Wat gevraagd wordt
Herhaal woordelijk het stuk uit de tekst over Jan Wolkers, van "Op 19 oktober" tot en met "liefde uit 1981.".

Te analyseren tekst
▬▬▬▬▬▬

Op 19 oktober 2017, de tiende sterfdag van Jan Wolkers, verschijnt bij De Bezige Bij de langverwachte biografie van de schilder-schrijver door Onno Blom, onder de titel Het litteken van de dood. In de aanloop daarnaartoe recensies over het werk van Wolkers uit het archief. Laatst De kus en Zomerhitte, nu Brandende liefde uit 1981.

Wolkers’ nieuwste: gewoon jammer

Na twee trefzekere romans, die volgden op het boek De kus waarmee Jan Wolkers terechtkwam in een nieuwe golf van produktiviteit, verscheen nu het 247 bladzijden tellende Brandende liefde. Het boek stelt op diverse fronten teleur: het verhaal is hinderlijk eendimensionaal, de gebezigde stijl is rechtstreeks ontleend aan die van tante Betje, en de toon van het boek is mij er te veel een van ouwe-jongens-krentebrood.

▬▬▬▬▬▬

Datasetfragmenten
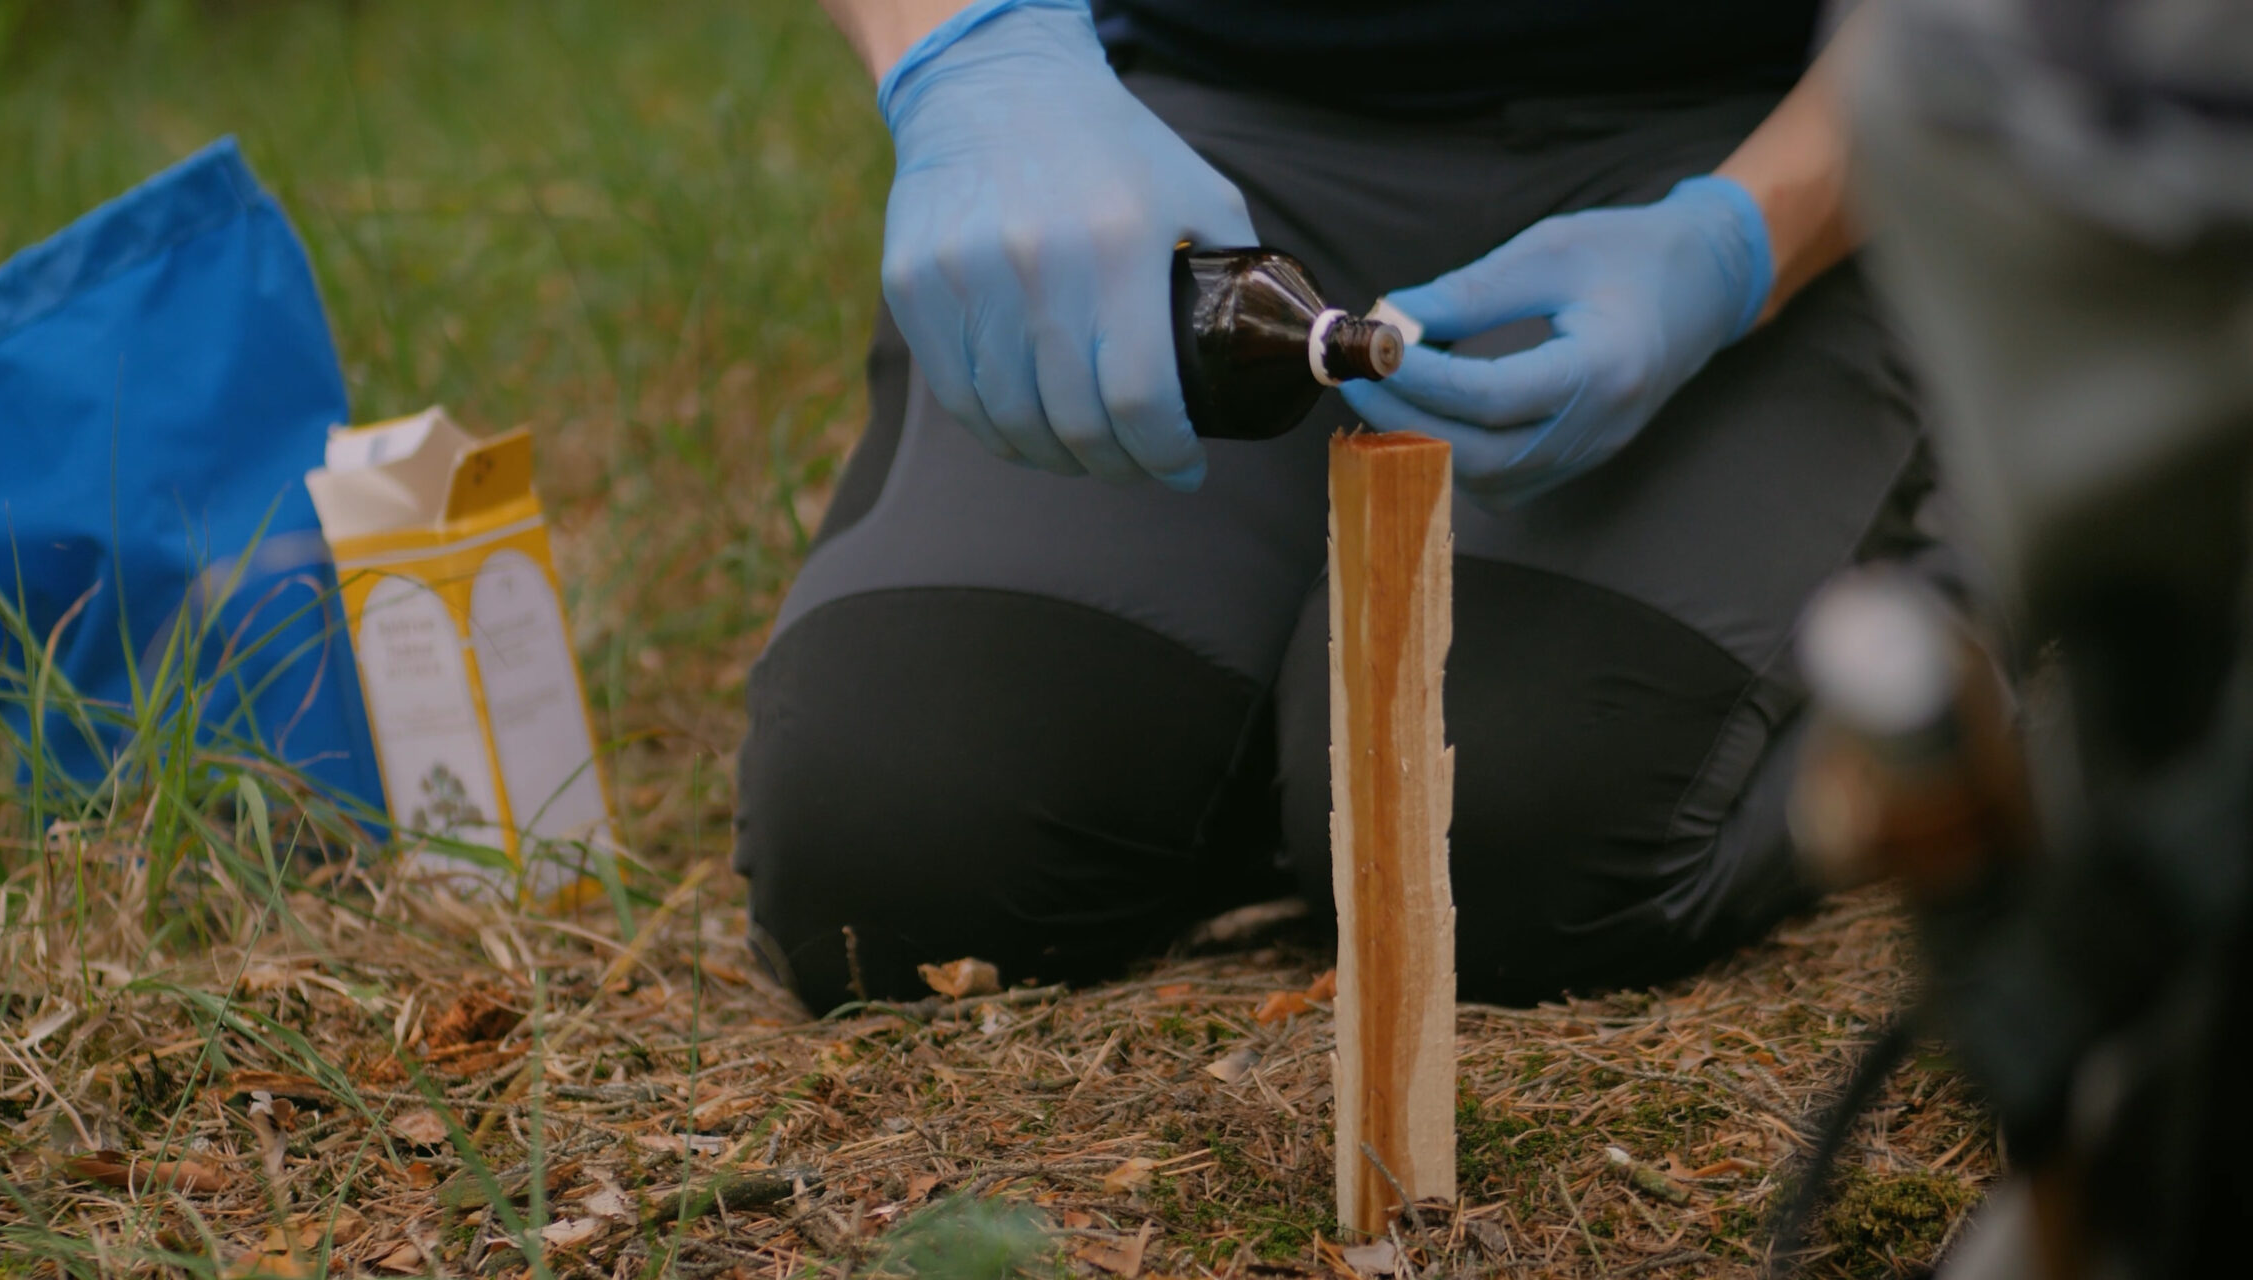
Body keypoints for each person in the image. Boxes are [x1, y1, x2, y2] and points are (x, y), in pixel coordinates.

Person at [733, 0, 1944, 1014]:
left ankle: (1975, 556)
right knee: (889, 855)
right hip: (1189, 150)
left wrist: (1742, 241)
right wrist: (977, 57)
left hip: (1767, 129)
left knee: (1501, 849)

▬▬▬▬▬▬

Uitkomst opdracht
Op 19 oktober 2017, de tiende sterfdag van Jan Wolkers, verschijnt bij De Bezige Bij de langverwachte biografie van de schilder-schrijver door Onno Blom, onder de titel Het litteken van de dood. In de aanloop daarnaartoe recensies over het werk van Wolkers uit het archief. Laatst De kus en Zomerhitte, nu Brandende liefde uit 1981.